Contrary to one commonly held view, many people who report being in happy marriages commit adultery. Their yearning for variety warps their judgment, even when they fully appreciate the risks of infidelity. For when an affair is revealed, clinicians report, the impact on the marriage is usually catastrophic.

"Those who assume that only bad people in bad marriages cheat can blind themselves to their own risk," said Beth Allen, a researcher at the University of Denver who, with colleagues David Atkins, of the Fuller Theological Seminary in Pasadena, and the late Shirley Glass, a Baltimore family psychologist, recently completed an extensive review of infidelity research. "They're unprepared for the risky times in their own lives, the dangerous situations when, if they aren't careful, they'll suddenly be very tempted," Allen said.


Taking a closer look

The prevalence of infidelity is coming into sharper focus. Several recent surveys suggest that the majority of people do not cheat, either because they cannot bear the thought of betrayal, cannot drum up the interest or perhaps have already known the profound pain of losing an important relationship. Yet the studies find that more than one in five Americans do have an affair, at least once in their lives, and that women are now about as likely as men to cross the line.

The first few years of marriage are clearly a red zone, new research shows. An analysis conducted in 2000 by sociologists in New York found two distinct patterns in the timing of affairs. A married woman's likelihood of straying is highest in the first five years, and falls off gradually with time, according to the survey of 3,432 U.S. adults. Men have two high-risk phases, one during the first five years of marriage and again, after the 20th year.

The psychological underpinnings of early affairs often are tied up with the vows themselves, some experts believe. As well-intentioned as they can be, vows are still open-ended pledges -- of unknown cost, of blind sacrifice. Very often, their gravity doesn't sink in right away; and young married men and women often have a lingering appetite for the flirtation and sexually charged attention that was the lifeblood of their single lives, marital therapists say.

Newlyweds' expectations of wedded bliss can set them up for profound disappointment, after the florists and caterers are gone and the reality of living with a spouse becomes clear. And if there are no children on the way, to deepen and broaden the character of the bond, the yearning for variety and attention outside the marriage often still runs very high, psychologists find.

"One reason for starting an affair, especially for young couples, is rebelliousness against the vows, against the very idea that 'I'm never ever going to make love to another person,' " said Joel Block, a clinical psychologist in New York and author of "Naked Intimacy" (McGraw Hill, 2003).

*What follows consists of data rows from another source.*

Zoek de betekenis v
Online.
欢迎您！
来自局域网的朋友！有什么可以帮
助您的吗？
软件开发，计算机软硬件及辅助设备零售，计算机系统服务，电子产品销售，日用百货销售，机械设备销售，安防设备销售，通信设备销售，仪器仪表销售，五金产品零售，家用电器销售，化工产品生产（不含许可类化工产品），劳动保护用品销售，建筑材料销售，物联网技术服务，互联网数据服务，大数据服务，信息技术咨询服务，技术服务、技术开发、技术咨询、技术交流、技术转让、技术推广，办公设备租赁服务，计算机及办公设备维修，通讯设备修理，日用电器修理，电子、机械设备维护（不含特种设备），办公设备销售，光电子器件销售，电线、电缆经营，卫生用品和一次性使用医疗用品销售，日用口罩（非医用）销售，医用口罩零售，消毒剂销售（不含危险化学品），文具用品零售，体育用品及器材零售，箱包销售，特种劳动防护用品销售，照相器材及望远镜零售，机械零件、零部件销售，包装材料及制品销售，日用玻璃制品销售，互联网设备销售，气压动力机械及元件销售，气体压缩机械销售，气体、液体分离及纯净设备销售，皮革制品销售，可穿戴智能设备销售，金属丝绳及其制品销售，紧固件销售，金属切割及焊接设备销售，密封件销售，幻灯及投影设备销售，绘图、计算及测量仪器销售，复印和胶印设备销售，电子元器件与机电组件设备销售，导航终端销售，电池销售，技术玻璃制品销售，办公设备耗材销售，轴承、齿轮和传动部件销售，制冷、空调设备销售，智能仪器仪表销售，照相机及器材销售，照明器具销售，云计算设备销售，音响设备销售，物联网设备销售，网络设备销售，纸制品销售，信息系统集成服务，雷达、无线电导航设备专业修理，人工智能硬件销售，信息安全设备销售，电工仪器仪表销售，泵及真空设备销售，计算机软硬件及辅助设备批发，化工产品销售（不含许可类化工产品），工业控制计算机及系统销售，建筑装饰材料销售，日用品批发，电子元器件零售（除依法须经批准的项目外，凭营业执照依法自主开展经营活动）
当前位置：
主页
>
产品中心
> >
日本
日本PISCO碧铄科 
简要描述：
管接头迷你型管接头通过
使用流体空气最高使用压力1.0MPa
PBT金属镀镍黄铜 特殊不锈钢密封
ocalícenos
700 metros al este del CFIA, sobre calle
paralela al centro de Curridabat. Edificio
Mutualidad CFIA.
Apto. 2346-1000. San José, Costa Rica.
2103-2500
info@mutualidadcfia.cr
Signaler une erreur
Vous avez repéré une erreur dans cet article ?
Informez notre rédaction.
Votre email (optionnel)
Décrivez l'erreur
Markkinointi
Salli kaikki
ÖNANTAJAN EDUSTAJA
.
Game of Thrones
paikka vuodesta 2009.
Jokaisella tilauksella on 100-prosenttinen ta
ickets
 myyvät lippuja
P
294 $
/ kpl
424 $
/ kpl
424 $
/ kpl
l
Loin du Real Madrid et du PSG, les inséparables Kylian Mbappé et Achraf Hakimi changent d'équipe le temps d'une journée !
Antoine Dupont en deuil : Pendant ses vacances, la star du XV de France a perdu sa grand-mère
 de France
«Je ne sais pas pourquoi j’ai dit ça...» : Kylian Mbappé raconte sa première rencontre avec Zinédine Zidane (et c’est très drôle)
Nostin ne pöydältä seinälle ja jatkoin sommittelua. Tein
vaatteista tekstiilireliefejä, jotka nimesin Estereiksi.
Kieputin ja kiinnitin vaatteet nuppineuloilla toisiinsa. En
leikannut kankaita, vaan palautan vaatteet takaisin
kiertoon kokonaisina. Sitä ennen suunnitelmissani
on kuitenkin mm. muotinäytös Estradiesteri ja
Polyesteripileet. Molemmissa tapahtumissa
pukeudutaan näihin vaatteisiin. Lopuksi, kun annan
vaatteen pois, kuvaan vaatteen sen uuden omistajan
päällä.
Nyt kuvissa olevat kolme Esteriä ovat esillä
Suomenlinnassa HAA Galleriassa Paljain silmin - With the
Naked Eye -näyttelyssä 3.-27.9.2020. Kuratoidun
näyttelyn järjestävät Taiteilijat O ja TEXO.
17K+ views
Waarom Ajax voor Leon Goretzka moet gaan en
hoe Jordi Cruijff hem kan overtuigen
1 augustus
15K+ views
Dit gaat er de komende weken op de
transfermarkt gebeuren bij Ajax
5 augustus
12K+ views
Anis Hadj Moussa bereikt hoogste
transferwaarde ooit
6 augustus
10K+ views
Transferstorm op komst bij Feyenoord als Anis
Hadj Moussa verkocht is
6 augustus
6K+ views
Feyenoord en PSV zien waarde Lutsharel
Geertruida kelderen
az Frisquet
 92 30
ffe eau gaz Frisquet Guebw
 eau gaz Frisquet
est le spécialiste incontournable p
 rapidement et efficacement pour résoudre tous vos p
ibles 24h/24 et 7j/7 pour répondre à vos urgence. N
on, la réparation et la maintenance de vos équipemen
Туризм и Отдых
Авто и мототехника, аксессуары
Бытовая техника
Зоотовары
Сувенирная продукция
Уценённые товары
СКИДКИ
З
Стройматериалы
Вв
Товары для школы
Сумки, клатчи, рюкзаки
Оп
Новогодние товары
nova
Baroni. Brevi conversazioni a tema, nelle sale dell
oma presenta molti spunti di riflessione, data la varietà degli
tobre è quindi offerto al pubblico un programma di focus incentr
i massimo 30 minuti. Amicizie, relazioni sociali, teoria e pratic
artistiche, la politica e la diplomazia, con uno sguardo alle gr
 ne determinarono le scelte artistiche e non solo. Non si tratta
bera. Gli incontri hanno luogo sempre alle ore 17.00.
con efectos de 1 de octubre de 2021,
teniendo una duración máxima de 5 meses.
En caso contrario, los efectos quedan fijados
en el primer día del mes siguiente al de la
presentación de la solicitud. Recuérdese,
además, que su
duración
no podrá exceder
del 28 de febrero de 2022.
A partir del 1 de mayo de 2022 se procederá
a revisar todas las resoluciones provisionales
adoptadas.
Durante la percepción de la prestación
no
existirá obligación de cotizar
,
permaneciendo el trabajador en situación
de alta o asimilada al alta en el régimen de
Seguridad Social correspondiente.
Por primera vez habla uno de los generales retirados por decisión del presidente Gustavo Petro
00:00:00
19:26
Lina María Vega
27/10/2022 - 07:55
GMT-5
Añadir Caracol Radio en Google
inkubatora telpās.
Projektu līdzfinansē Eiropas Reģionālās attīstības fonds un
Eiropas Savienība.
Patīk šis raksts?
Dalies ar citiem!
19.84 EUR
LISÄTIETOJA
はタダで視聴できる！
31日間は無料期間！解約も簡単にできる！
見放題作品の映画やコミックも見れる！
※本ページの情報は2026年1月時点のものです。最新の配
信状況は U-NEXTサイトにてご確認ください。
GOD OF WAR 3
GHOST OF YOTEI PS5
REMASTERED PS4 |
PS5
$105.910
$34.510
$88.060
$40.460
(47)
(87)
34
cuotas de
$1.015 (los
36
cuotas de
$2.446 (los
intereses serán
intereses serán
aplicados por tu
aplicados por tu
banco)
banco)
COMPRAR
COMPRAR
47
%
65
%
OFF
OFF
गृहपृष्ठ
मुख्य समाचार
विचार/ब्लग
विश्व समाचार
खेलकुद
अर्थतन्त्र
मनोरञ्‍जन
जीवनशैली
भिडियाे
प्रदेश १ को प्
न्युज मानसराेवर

Even when people welcome the sacrifice, and honor vows without reservation, the promises can lend a false sense of security. The commitment is firm, but the imagination may lag behind. In one recent study, University of Vermont psychologists surveyed 180 couples who were either married or living with a partner. Fully 98% of males and 80% of females reported having a sexual fantasy about someone other than their partner, at least once in the previous two months. The longer couples were together, the more likely both partners were to report having fantasies; but the imagined flings were still very common in young married couples, who often assumed that they should be immune.

In short, almost everyone is doing it -- at least in their heads.